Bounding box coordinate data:

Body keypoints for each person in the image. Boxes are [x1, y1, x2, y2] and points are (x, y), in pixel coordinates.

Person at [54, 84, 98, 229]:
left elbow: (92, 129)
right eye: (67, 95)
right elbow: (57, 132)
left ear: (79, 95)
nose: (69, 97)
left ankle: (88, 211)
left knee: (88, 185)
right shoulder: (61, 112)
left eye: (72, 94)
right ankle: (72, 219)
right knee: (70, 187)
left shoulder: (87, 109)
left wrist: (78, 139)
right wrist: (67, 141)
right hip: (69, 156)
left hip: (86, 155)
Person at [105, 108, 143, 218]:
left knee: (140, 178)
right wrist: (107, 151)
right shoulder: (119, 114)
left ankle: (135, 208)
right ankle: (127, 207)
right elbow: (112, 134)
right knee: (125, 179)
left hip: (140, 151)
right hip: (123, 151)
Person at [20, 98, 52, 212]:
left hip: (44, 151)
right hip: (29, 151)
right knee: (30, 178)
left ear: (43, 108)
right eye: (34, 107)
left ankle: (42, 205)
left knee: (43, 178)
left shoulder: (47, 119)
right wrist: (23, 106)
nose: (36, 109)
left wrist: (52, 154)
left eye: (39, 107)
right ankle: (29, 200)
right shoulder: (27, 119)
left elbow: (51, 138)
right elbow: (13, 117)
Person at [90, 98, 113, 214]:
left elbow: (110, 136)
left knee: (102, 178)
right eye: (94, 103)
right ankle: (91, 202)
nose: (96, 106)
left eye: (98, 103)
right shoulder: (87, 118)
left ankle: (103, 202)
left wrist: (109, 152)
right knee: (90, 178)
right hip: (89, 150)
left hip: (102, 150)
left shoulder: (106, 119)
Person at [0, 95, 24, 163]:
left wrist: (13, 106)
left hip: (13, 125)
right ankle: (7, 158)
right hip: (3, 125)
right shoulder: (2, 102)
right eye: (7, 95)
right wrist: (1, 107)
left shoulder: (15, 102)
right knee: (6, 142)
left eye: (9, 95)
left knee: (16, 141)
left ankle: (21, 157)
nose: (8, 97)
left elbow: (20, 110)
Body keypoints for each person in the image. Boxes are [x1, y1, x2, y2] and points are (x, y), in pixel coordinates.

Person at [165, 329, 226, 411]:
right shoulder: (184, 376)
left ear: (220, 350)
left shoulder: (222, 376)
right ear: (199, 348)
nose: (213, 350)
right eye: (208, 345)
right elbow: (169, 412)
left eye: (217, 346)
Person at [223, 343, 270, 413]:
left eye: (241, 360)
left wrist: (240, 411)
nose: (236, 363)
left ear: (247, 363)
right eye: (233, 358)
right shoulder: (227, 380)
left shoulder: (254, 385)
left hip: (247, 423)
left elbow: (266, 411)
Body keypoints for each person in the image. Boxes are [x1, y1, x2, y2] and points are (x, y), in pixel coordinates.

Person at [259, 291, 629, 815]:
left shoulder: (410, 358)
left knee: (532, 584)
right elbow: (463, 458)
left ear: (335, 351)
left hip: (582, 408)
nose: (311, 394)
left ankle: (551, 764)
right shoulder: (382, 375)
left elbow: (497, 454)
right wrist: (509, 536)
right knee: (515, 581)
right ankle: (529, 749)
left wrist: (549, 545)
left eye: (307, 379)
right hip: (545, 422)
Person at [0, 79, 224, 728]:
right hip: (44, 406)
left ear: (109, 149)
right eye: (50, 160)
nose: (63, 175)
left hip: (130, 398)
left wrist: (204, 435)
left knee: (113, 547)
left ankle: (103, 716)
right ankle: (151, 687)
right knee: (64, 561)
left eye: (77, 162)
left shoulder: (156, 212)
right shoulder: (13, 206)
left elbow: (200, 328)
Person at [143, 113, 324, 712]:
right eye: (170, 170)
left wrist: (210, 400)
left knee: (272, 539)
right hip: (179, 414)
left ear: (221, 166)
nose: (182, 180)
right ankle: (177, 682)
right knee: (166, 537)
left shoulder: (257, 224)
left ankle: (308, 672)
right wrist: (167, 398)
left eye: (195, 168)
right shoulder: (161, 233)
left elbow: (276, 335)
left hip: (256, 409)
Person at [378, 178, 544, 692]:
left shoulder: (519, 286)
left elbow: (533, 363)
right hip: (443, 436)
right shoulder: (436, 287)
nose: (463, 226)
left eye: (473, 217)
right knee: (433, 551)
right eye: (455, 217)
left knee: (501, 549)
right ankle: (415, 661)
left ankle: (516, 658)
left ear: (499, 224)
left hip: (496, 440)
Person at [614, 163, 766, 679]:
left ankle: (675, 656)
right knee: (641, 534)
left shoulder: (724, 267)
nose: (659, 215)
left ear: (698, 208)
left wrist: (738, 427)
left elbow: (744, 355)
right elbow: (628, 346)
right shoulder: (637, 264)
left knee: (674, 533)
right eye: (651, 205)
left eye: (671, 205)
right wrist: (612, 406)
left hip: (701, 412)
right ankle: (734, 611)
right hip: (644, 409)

## [What the task asks]
Exactly the lines from the one containing "nose: (311, 394)" through the final line of the records above are needed, copied word for word.

## [Solved problem]
nose: (311, 394)
left ankle: (551, 764)
right shoulder: (382, 375)
left elbow: (497, 454)
right wrist: (509, 536)
right knee: (515, 581)
right ankle: (529, 749)
left wrist: (549, 545)
left eye: (307, 379)
right hip: (545, 422)
Person at [0, 79, 224, 728]:
right hip: (44, 406)
left ear: (109, 149)
right eye: (50, 160)
nose: (63, 175)
left hip: (130, 398)
left wrist: (204, 435)
left knee: (113, 547)
left ankle: (103, 716)
right ankle: (151, 687)
right knee: (64, 561)
left eye: (77, 162)
left shoulder: (156, 212)
right shoulder: (13, 206)
left elbow: (200, 328)
Person at [143, 113, 324, 712]:
right eye: (170, 170)
left wrist: (210, 400)
left knee: (272, 539)
right hip: (179, 414)
left ear: (221, 166)
nose: (182, 180)
right ankle: (177, 682)
right knee: (166, 537)
left shoulder: (257, 224)
left ankle: (308, 672)
right wrist: (167, 398)
left eye: (195, 168)
right shoulder: (161, 233)
left elbow: (276, 335)
left hip: (256, 409)
Person at [378, 178, 544, 692]:
left shoulder: (519, 286)
left elbow: (533, 363)
right hip: (443, 436)
right shoulder: (436, 287)
nose: (463, 226)
left eye: (473, 217)
right knee: (433, 551)
right eye: (455, 217)
left knee: (501, 549)
right ankle: (415, 661)
left ankle: (516, 658)
left ear: (499, 224)
left hip: (496, 440)
Person at [614, 163, 766, 679]:
left ankle: (675, 656)
right knee: (641, 534)
left shoulder: (724, 267)
nose: (659, 215)
left ear: (698, 208)
left wrist: (738, 427)
left elbow: (744, 355)
right elbow: (628, 346)
right shoulder: (637, 264)
left knee: (674, 533)
right eye: (651, 205)
left eye: (671, 205)
right wrist: (612, 406)
left hip: (701, 412)
right ankle: (734, 611)
right hip: (644, 409)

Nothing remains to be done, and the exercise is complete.